Presenters include Agriculture and Agri-food Canada scientist Ben-Min Chang, a panelist alongside researchers from Washington and California on winemaking in today’s climate conditions the afternoon of January 24.
But the impact of extreme weather on grower well-being was also part of the discussions, with a January 23 panel discussing how to become more resilient mentally as well as financially.
One option is crop insurance, something many growers haven’t necessarily considered important as demand for grapes increased year after year.
But with extreme weather increasing the financial strain on growers, it’s becoming a critical part of risk planning.
Speaking at a BC Grapegrowers Association pruning workshop on January 16 following the Arctic outflow that hit the Okanagan five days earlier, Arterra Wines Canada senior viticulturist Troy Osborne urged growers to submit notices of loss to crop insurance adjusters if they feel their vines might have been damaged when temperatures plunged towards -30° Celsius.
“You might not have to use it, but you will have started your claim,” Osborne said. “One time, many years ago, I thought that I’d be okay and didn’t get around to submitting a claim. I regretted that.”
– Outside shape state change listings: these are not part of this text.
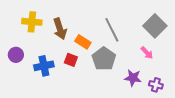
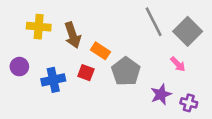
gray line: (112, 30) -> (154, 22), moved
purple star: (133, 78) -> (161, 94), turned -30

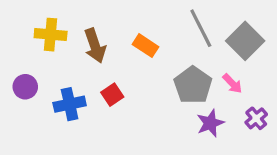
orange rectangle: (100, 51) -> (145, 46), moved
gray pentagon: (126, 71) -> (193, 85), moved
red square: (86, 73) -> (112, 95), turned 35
purple cross: (189, 103) -> (256, 118), moved, turned 35

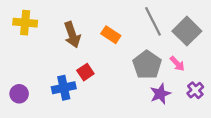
yellow cross: (51, 35) -> (25, 23), moved
purple circle: (25, 87) -> (19, 94), moved
blue cross: (70, 104) -> (64, 88), moved

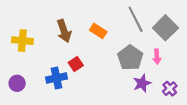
yellow cross: (25, 23) -> (22, 41), moved
pink arrow: (177, 64) -> (157, 57), turned 40
purple cross: (195, 90) -> (170, 89), moved

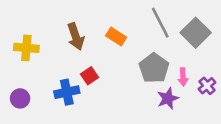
pink arrow: (157, 57) -> (183, 77), moved
purple cross: (170, 89) -> (207, 86), moved

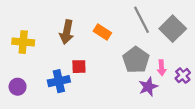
brown arrow: (76, 37) -> (67, 32), turned 30
red square: (90, 76) -> (79, 67), turned 32

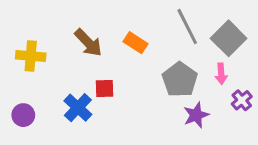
brown arrow: (67, 32) -> (88, 43), turned -55
pink arrow: (162, 68) -> (221, 74), moved
blue cross: (59, 81) -> (78, 108), turned -35

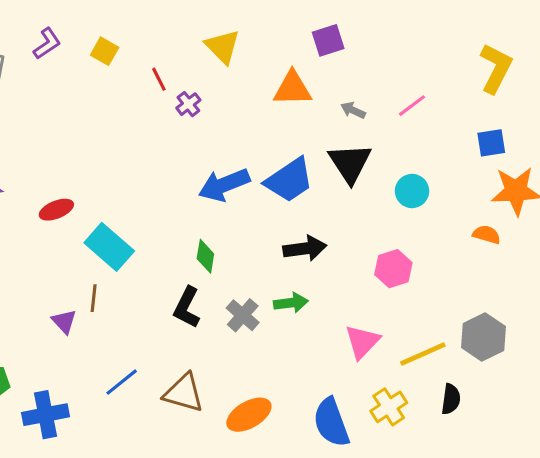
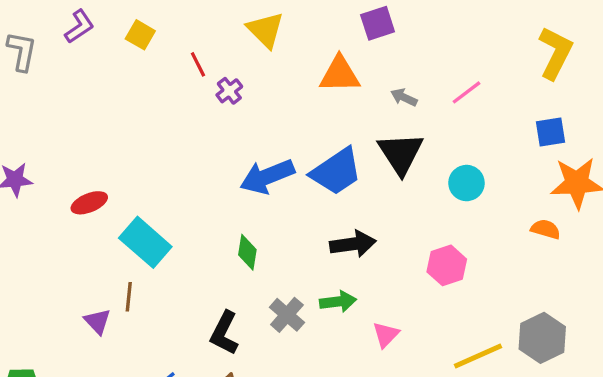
black L-shape: (187, 307) -> (224, 333), moved
pink triangle: (362, 342) -> (386, 335), moved, size x0.7

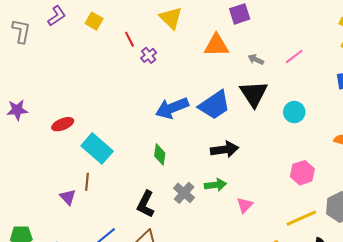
pink hexagon: (447, 265) -> (302, 173), moved

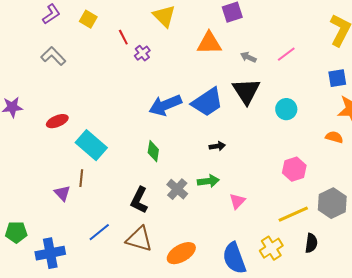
gray L-shape: (21, 31) -> (53, 56), moved, turned -55
black arrow: (224, 149) -> (217, 146), size x0.6

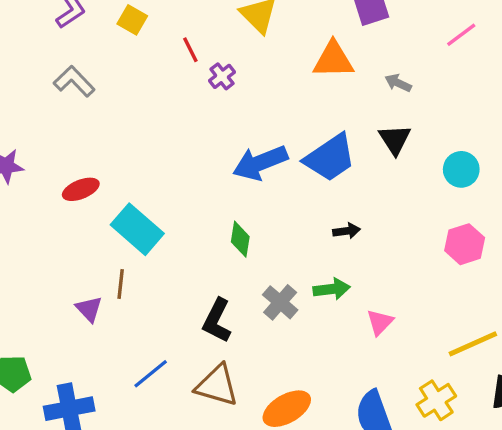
pink line: (286, 54) -> (461, 35), moved
black triangle: (246, 91) -> (395, 139), size x0.7
pink hexagon: (294, 169) -> (465, 244), moved

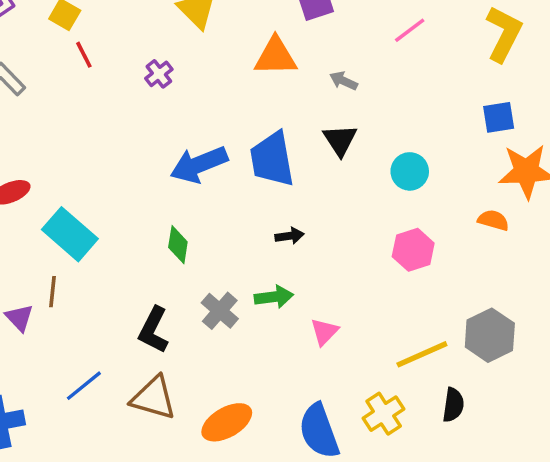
red line: (190, 50) -> (84, 55), moved
blue trapezoid: (330, 158) -> (272, 159), turned 114

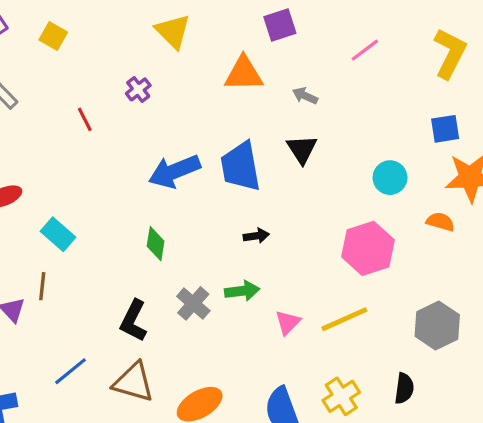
red line: (84, 55) -> (85, 119), moved
cyan circle: (410, 171) -> (390, 178), moved
cyan rectangle: (70, 234) -> (58, 234), size x0.7
pink hexagon: (413, 250) -> (368, 248), size x1.4
yellow line: (422, 354) -> (344, 319), moved

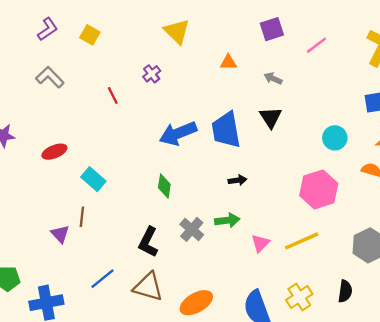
purple square: (280, 25) -> (272, 29), moved
orange triangle: (244, 74) -> (228, 62), size x0.6

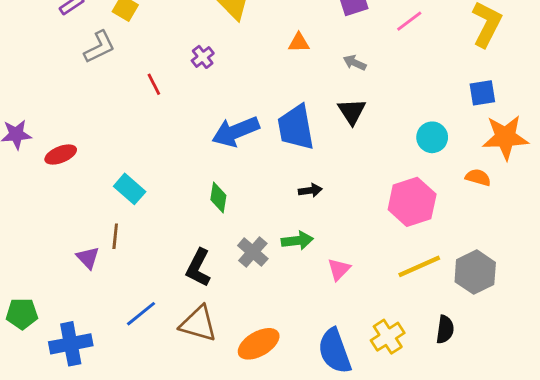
gray L-shape: (50, 77) -> (99, 47), moved, turned 108
red ellipse: (54, 152) -> (61, 155), moved
yellow line: (302, 241) -> (419, 266), moved

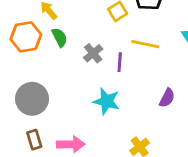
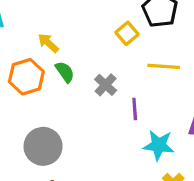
purple line: (120, 62) -> (135, 109), moved
cyan star: (107, 101) -> (159, 145), moved

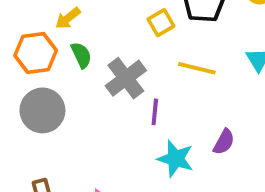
yellow arrow: (48, 43) -> (68, 18), turned -90
gray cross: (106, 85) -> (126, 78), size x1.5
gray circle: (43, 146) -> (42, 110), moved

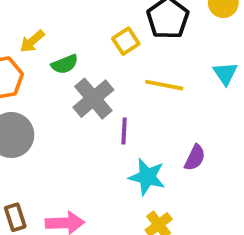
green semicircle: (81, 55) -> (65, 64), moved, turned 96

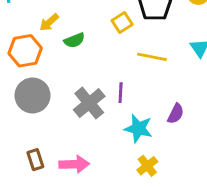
gray cross: (93, 99) -> (89, 103), moved

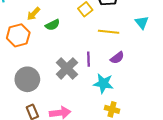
gray circle: (33, 95) -> (27, 79), moved
purple semicircle: (176, 114) -> (117, 58), moved, turned 32
yellow cross: (147, 166) -> (112, 109), turned -32

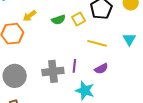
green semicircle: (53, 25) -> (58, 20), moved
gray cross: (67, 68) -> (53, 71), turned 30

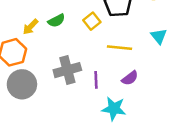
green semicircle: (58, 20) -> (56, 21), moved
gray cross: (53, 71) -> (67, 70), moved
gray circle: (15, 76) -> (22, 84), moved

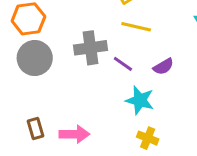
yellow line: (119, 48) -> (136, 27), moved
purple line: (96, 80) -> (123, 64), turned -60

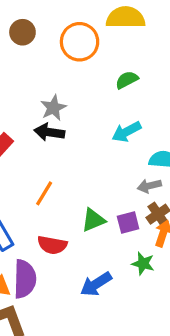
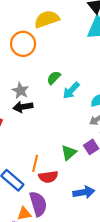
green semicircle: (127, 80) -> (54, 78), moved
orange line: (44, 193) -> (35, 163), moved
blue arrow: (96, 284) -> (84, 192), turned -138

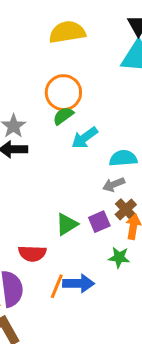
orange circle: (23, 44) -> (63, 93), moved
orange line: (35, 163) -> (57, 286), moved

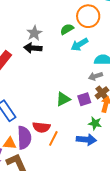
orange circle: (63, 93) -> (88, 16), moved
red semicircle: (32, 253) -> (41, 127), moved
blue arrow: (78, 283) -> (86, 140), moved

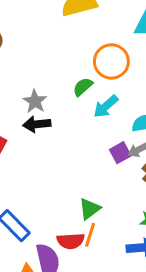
green triangle: (63, 99) -> (90, 209), moved
purple square: (84, 99) -> (120, 153), moved
orange line: (53, 138) -> (90, 235), moved

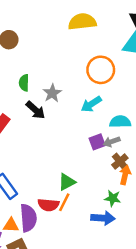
green semicircle: (83, 87) -> (24, 83), moved, turned -56
gray star: (35, 101) -> (52, 93), moved
black arrow: (37, 124) -> (35, 110), turned -140

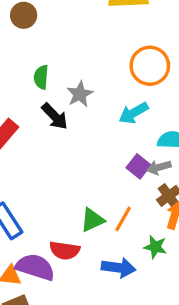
purple square: (97, 142) -> (138, 166), turned -35
orange line: (64, 202) -> (123, 219), moved
purple semicircle: (28, 218) -> (35, 267), turned -72
blue arrow: (103, 218) -> (119, 268), moved

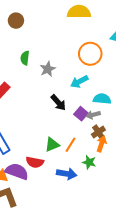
black arrow: (55, 116) -> (58, 103), moved

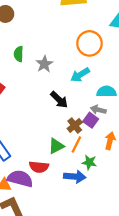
purple square: (81, 114) -> (91, 120), moved
gray arrow: (93, 115) -> (98, 110), turned 32
brown cross: (98, 132) -> (75, 125), moved
green star: (89, 162) -> (89, 162), moved

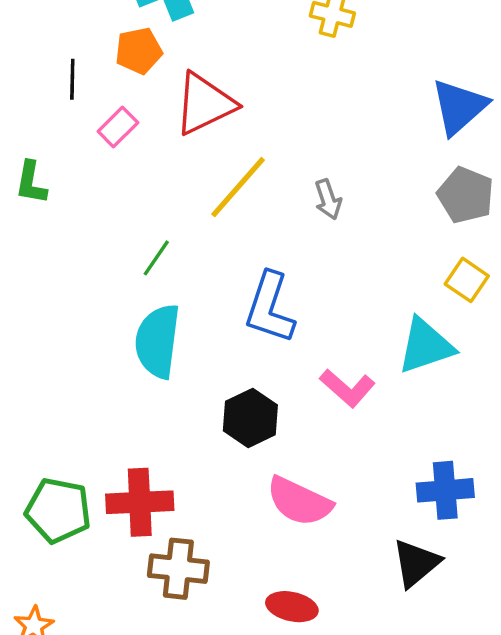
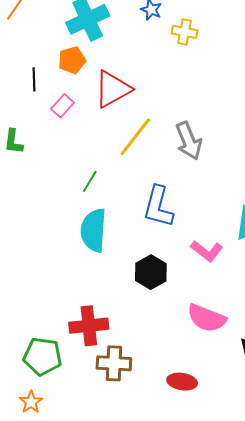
gray arrow: (328, 199) -> (189, 141), size x1.6
pink semicircle: (299, 501) -> (207, 318), moved
green pentagon: (58, 510) -> (42, 356), moved

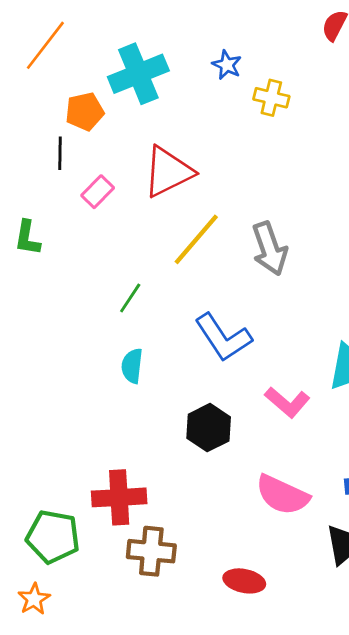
orange pentagon: (72, 60) -> (85, 112), moved
blue L-shape: (158, 207) -> (223, 338), turned -51
cyan semicircle: (93, 230) -> (132, 366), size x0.6

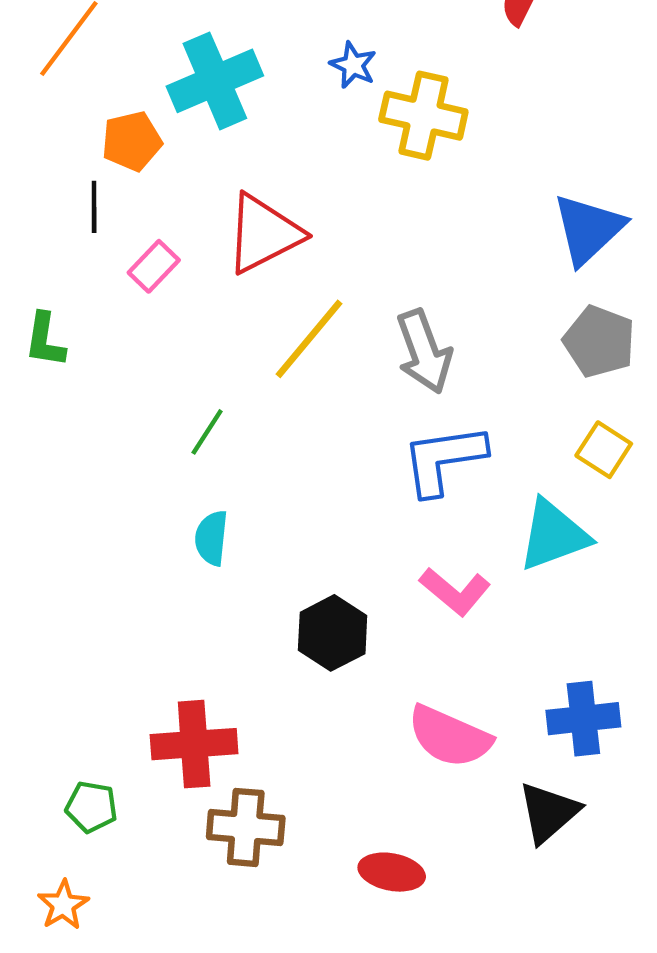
yellow cross: (271, 98) -> (423, 116), size x1.5
blue L-shape: (223, 338) -> (444, 459), moved, turned 116
green pentagon: (53, 537) -> (91, 807), size x0.6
Nevertheless, BC Ministry of Agriculture and Food staff report that just 24 grape growers and nine tree fruit producers had submitted notices of loss as of January 22.
“It is still far too early to accurately predict the impact of this year’s cold spell,” ministry staff say. “The great majority of growers will be assessing the damage in the weeks and months ahead.”
A freeze last year killed approximately a third of the 11,000 acres of vines in the southern Interior, with a further quarter compromised. This year’s freeze is expected to be far worse, given the sudden onset following a mild December.
In addition to crop insurance, the province continues to encourage producers to participate in the federal-provincial business risk management programs available through the Sustainable Canadian Agricultural Partnership, including AgriStability, AgriInvest and AgriInsurance.
This week the province announced a further $2 million for the Extreme Weather Preparedness for Agriculture program, which helps producers undertake projects to protect crops and livestock against weather-related risks.